By the time he reached the spot where she'd been standing, Ellianne was gone. Lud, what if one of the cads had swept her off to a darkened alcove or a deserted room? The silly widgeon thought she could protect herself, telling him she could do better on her own. The young ladies would not look at her when he was present, she'd said with a laugh, much less talk about Isabelle.

But she had never met a determined seducer like any of the blackguards standing by the door telling ribald jokes. Stony recognized them all, half from his days as a gambler, half from his days escorting young women away from their influence. Sadly, not one of them was above coercing an heiress into a compromising position.

“What, did you lose your little red hen, Wellstone?” Godfrey Blanchard called out to him, making cackling sounds.

At least she wasn't with that dirty dish, Stony thought in relief. Blanchard was always on the lookout for a wealthy woman with a father mutton-headed enough to let him near the girl. He'd been shown more doors than a two-toothed tinker.

Sir Poindexter, who barely reached five feet, declared Miss Kane a maypole with red streamers, rather than a chicken.

Lord Durstan, who had already buried two wives, jerked his head toward the ladies' retiring room. “She must be a sickly thing, spending her night in there. You're welcome to the wench.”

Since Durstan had to weigh more than the prince, and Miss Kane barely weighed more than a pullet, the others laughed as he walked away.

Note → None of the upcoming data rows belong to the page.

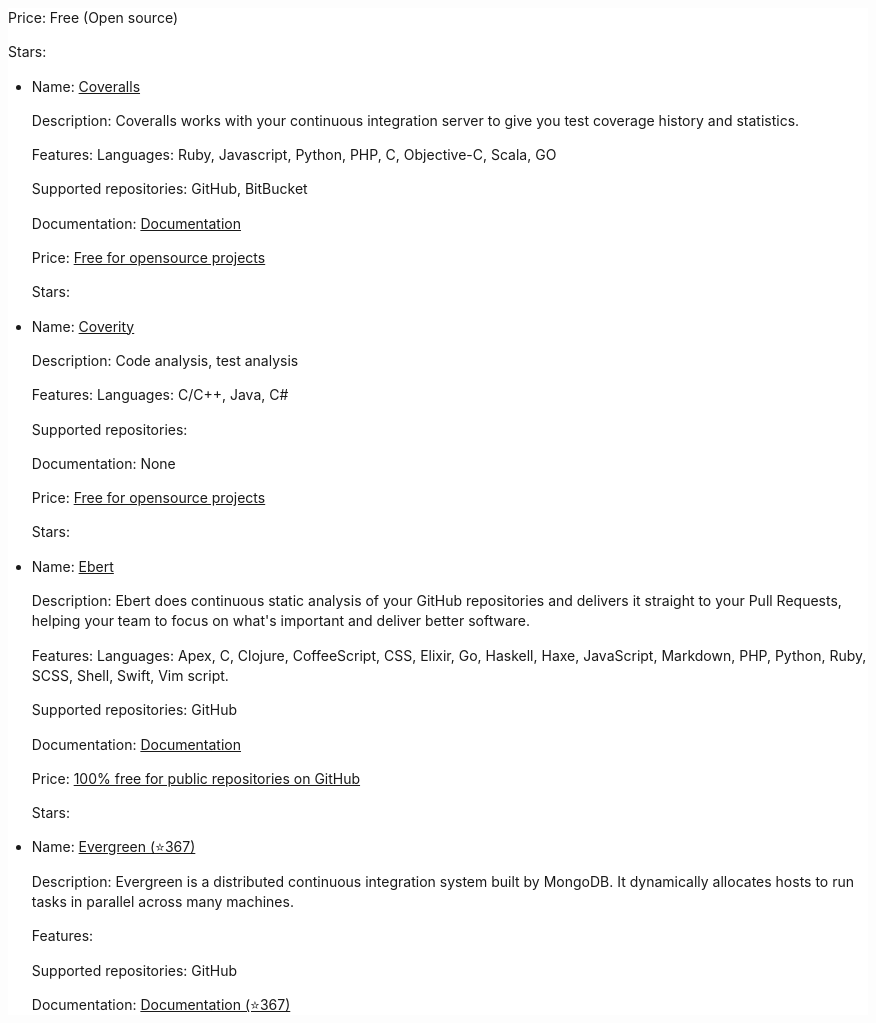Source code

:   Price: Free (Open source)

  Stars: 


- Name: [Coveralls](https://coveralls.io)

  Description: Coveralls works with your continuous integration server to give you test coverage history and statistics.

  Features: Languages: Ruby, Javascript, Python, PHP, C, Objective-C, Scala, GO

  Supported repositories: GitHub, BitBucket

  Documentation: [Documentation](https://docs.coveralls.io/)

  Price: [Free for opensource projects](https://coveralls.io/pricing)

  Stars: 


- Name: [Coverity](http://www.coverity.com)

  Description: Code analysis, test analysis

  Features: Languages: C/C++, Java, C#

  Supported repositories: 

  Documentation: None

  Price: [Free for opensource projects](http://softwareintegrity.coverity.com/free-trial-coverity.html)

  Stars: 


- Name: [Ebert](https://ebertapp.io/)

  Description: Ebert does continuous static analysis of your GitHub repositories and delivers it straight to your Pull Requests, helping your team to focus on what's important and deliver better software.

  Features: Languages: Apex, C, Clojure, CoffeeScript, CSS, Elixir, Go, Haskell, Haxe, JavaScript, Markdown, PHP, Python, Ruby, SCSS, Shell, Swift, Vim script.

  Supported repositories: GitHub

  Documentation: [Documentation](https://ebertapp.io/docs)

  Price: [100% free for public repositories on GitHub](https://ebertapp.io/#pricing)

  Stars: 


- Name: [Evergreen (⭐367)](https://github.com/evergreen-ci/evergreen)

  Description: Evergreen is a distributed continuous integration system built by MongoDB. It dynamically allocates hosts to run tasks in parallel across many machines.

  Features: 

  Supported repositories: GitHub

  Documentation: [Documentation (⭐367)](https://github.com/evergreen-ci/evergreen/wiki)

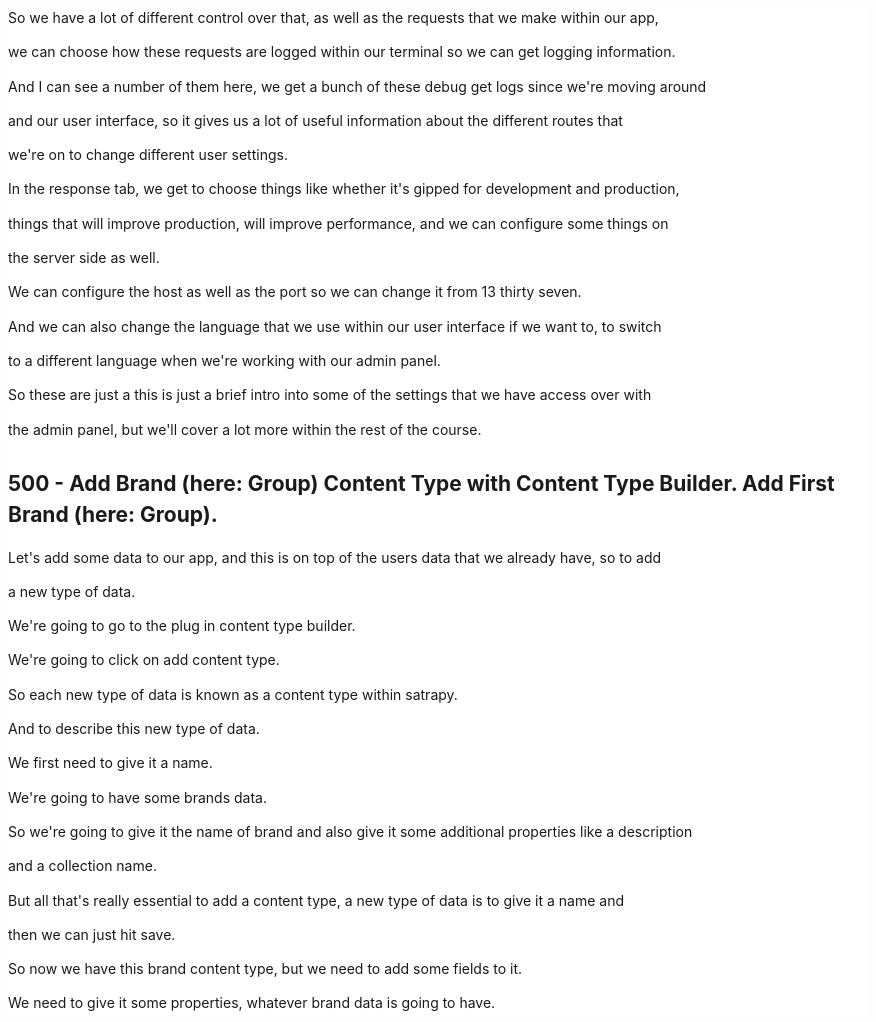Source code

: So we have a lot of different control over that, as well as the requests that we make within our app,

we can choose how these requests are logged within our terminal so we can get logging information.

And I can see a number of them here, we get a bunch of these debug get logs since we're moving around

and our user interface, so it gives us a lot of useful information about the different routes that

we're on to change different user settings.

In the response tab, we get to choose things like whether it's gipped for development and production,

things that will improve production, will improve performance, and we can configure some things on

the server side as well.

We can configure the host as well as the port so we can change it from 13 thirty seven.

And we can also change the language that we use within our user interface if we want to, to switch

to a different language when we're working with our admin panel.

So these are just a this is just a brief intro into some of the settings that we have access over with

the admin panel, but we'll cover a lot more within the rest of the course.

## 500 - Add Brand (here: Group) Content Type with Content Type Builder. Add First Brand (here: Group).

Let's add some data to our app, and this is on top of the users data that we already have, so to add

a new type of data.

We're going to go to the plug in content type builder.

We're going to click on add content type.

So each new type of data is known as a content type within satrapy.

And to describe this new type of data.

We first need to give it a name.

We're going to have some brands data.

So we're going to give it the name of brand and also give it some additional properties like a description

and a collection name.

But all that's really essential to add a content type, a new type of data is to give it a name and

then we can just hit save.

So now we have this brand content type, but we need to add some fields to it.

We need to give it some properties, whatever brand data is going to have.

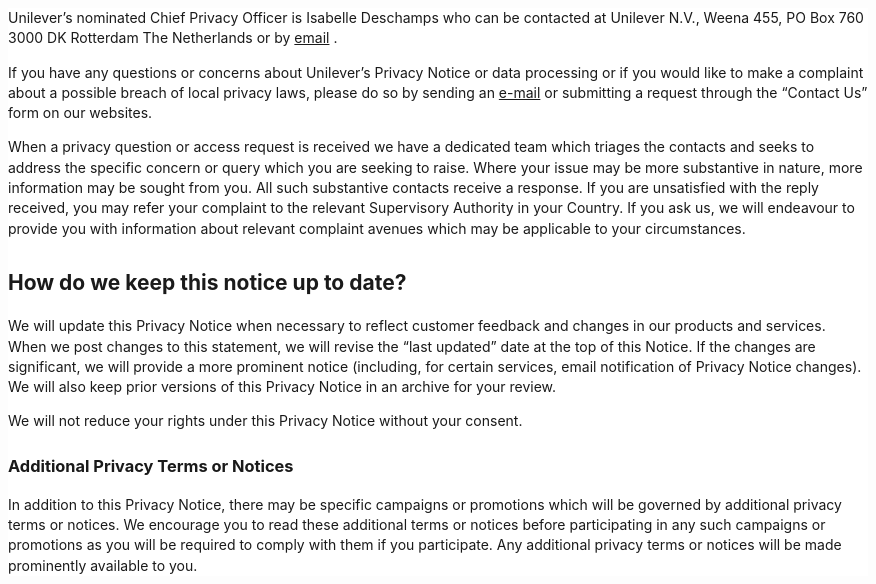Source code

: Unilever’s nominated Chief Privacy Officer is Isabelle Deschamps who can be contacted at Unilever N.V., Weena 455, PO Box 760 3000 DK Rotterdam The Netherlands or by [email](mailto:unilever.privacy@unilever.com "unilever.privacy@unilever.com") .

If you have any questions or concerns about Unilever’s Privacy Notice or data processing or if you would like to make a complaint about a possible breach of local privacy laws, please do so by sending an [e-mail](mailto:unilever.privacy@unilever.com "unilever.privacy@unilever.com") or submitting a request through the “Contact Us” form on our websites.

When a privacy question or access request is received we have a dedicated team which triages the contacts and seeks to address the specific concern or query which you are seeking to raise. Where your issue may be more substantive in nature, more information may be sought from you. All such substantive contacts receive a response. If you are unsatisfied with the reply received, you may refer your complaint to the relevant Supervisory Authority in your Country. If you ask us, we will endeavour to provide you with information about relevant complaint avenues which may be applicable to your circumstances.

## How do we keep this notice up to date?

We will update this Privacy Notice when necessary to reflect customer feedback and changes in our products and services. When we post changes to this statement, we will revise the “last updated” date at the top of this Notice. If the changes are significant, we will provide a more prominent notice (including, for certain services, email notification of Privacy Notice changes). We will also keep prior versions of this Privacy Notice in an archive for your review.

We will not reduce your rights under this Privacy Notice without your consent.

### Additional Privacy Terms or Notices

In addition to this Privacy Notice, there may be specific campaigns or promotions which will be governed by additional privacy terms or notices. We encourage you to read these additional terms or notices before participating in any such campaigns or promotions as you will be required to comply with them if you participate. Any additional privacy terms or notices will be made prominently available to you.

Stony ignored all of them. Let them laugh, he thought; they'd had their last chance at Miss Kane. He'd go into the ladies' withdrawing room himself if he had to, to keep a better eye on her.

He did not have to take such drastic measures, for Lady Valentina Pattendale hurried down the hall, holding up a torn flounce. Stony asked her to inform Miss Kane that he was waiting outside the door.

Lady Val saw no reason to hurry with the message. She was more than happy with her betrothal, but a tiny splinter of resentment still festered. Wellstone, who had a higher title than Lord Charles, better looks, and far more skill on the dance floor—the torn flounce being testimony to Charlie's clumsiness—had refused to marry her, Earl Patten's only daughter. Let him wait.

She asked Miss Kane to keep her company while a maid set hurried stitches in her hem. Ellianne was all too happy to see a friendly, familiar face…until the younger girl confessed that she'd almost become betrothed to Lord Wellstone.